Composer Mark-Anthony Turnage (“Anna Nicole”) and librettist Steven Berkoff’s “Greek” (1988), the Oedipus story, updated and relocated to late 20th century London—often sung in Cockney dialect, and given a New York City premiere run at BAM’s Howard Gilman Opera House from December 5 to 8, thanks to Opera Ventures and the Scottish Opera—is an opera of many parts, atonal, punk, lyric opera, music theater, and assault drama. The second night, on December 6, is considered here.
We know the story of Oedipus, pre-ordained to kill his father and marry his mother—Sophocles made a tragic play of it in ancient Greece; Sigmund Freud named a complex for him, and its mirror twin, for Electra; and Igor Stravinsky and Jean Cocteau told the tale in a Latin-language oratorio. In Turnage and Berkoff’s earthy work, he’s brash Eddy (commanding lyric baritone Alex Otterburn), who gets into a brawl with a foul-mouthed café owner (bass Andrew Shore), kills him and, comforting his sultry and grieving wife (soprano Allison Cook), marries her and fathers her child. Like Oedipus, Eddy thinks he’s escaped the curse because he’s moved away from his mother Dinah (soprano Susan Bullock) and father Ted (Shore), who know otherwise, and offer a jolly music hall number about it. A devastating plague descends on Margaret Thatcher-era England—as it certainly did—and Eddy, looking for its cause, seeks out the mysterious lesbian feminist punk sphinxes, answers their riddle about the ages of man, and beheads them, but the plague won’t go away. After Ted and Dinah hesitantly tell him that they’re not his birth parents, and he realizes that he’s fulfilled the prophecy after all, Otterburn’s Eddy sings a virtuoso lament and Peter Grimes-style mad scene, now reverie, now bluster. The others try to support him, but his fate is, nevertheless, to put out his eyes, to make himself literally as blind as he’s been, figuratively, all along.

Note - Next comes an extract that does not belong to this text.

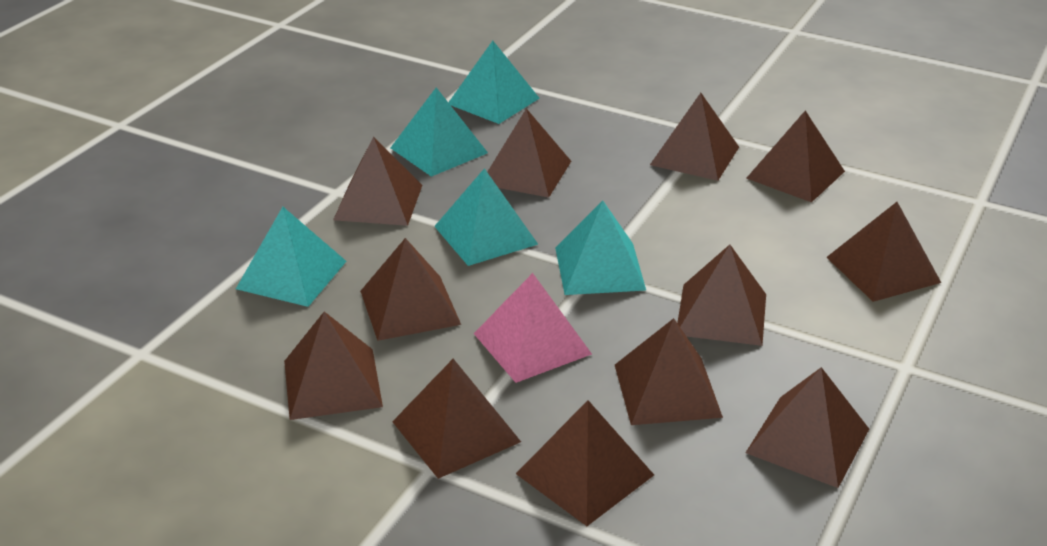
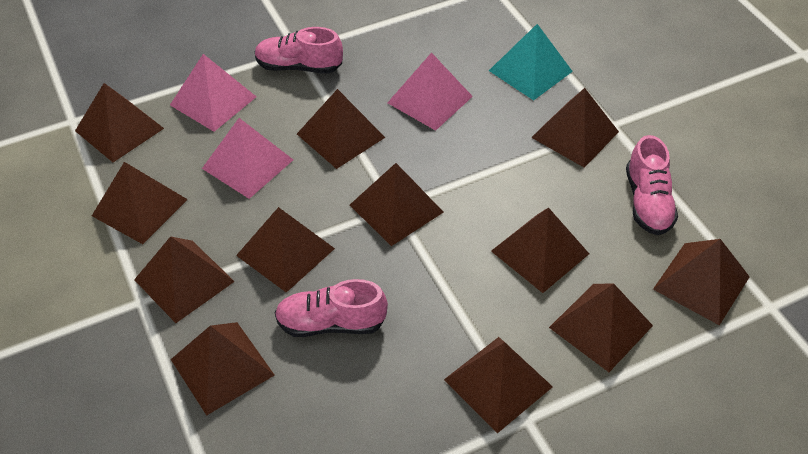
pink pyramid: [474,273,592,383] = 1 -> [170,54,256,132] [202,118,293,199] [387,52,473,131] = 3
pink shoe: none = 0 -> [255,27,343,73] [275,279,388,337] [626,135,678,235] = 3
turquoise pyramid: [236,207,347,307] [391,88,488,177] [434,168,538,266] [448,41,540,124] [555,201,646,295] = 5 -> [489,24,573,101] = 1

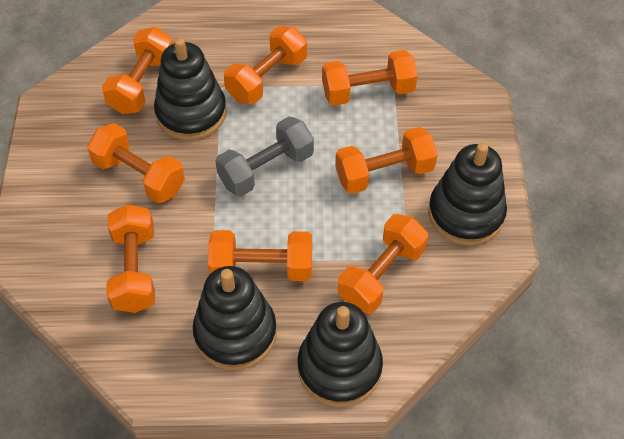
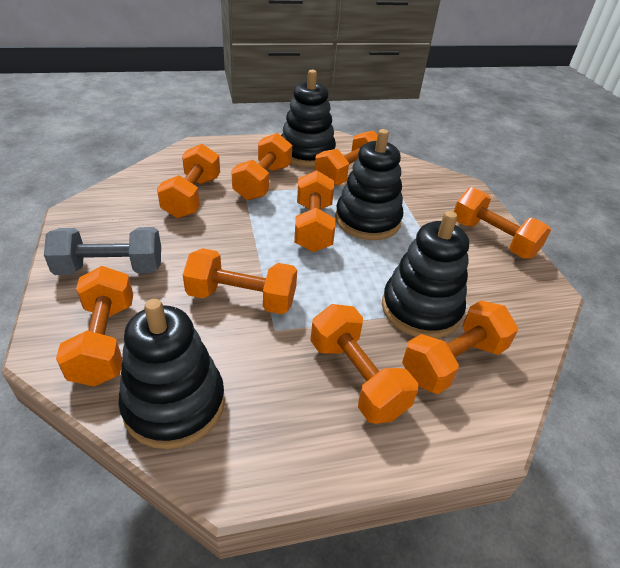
orange dumbbell: [87,123,185,203] [102,27,173,114] [106,204,155,313] [208,230,312,281] [224,26,307,104] [322,50,418,105] [335,127,438,194] [338,214,428,314] = 8 -> [56,266,133,386] [157,144,220,218] [183,248,297,314] [231,133,292,200] [294,170,335,252] [310,304,418,424] [315,130,377,186] [402,301,518,394] [454,187,551,259] = 9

Versatile Cook, Bullock, and Shore took several parts, from café staff to cocktail party set to black leather-clad riot squad, who beat Eddy senseless.
Stuart Stratford conducted the cast and members of the Orchestra of Scottish Opera. Joe Hill-Gibbins directed, and designs were by Johannes Schütz (stark sets, often drenched in blood, squeezed out of a ketchup bottle ), Alex Lorde (evocative costumes), Matthew Richardson and David Manion (lighting), and Dick Straker (video).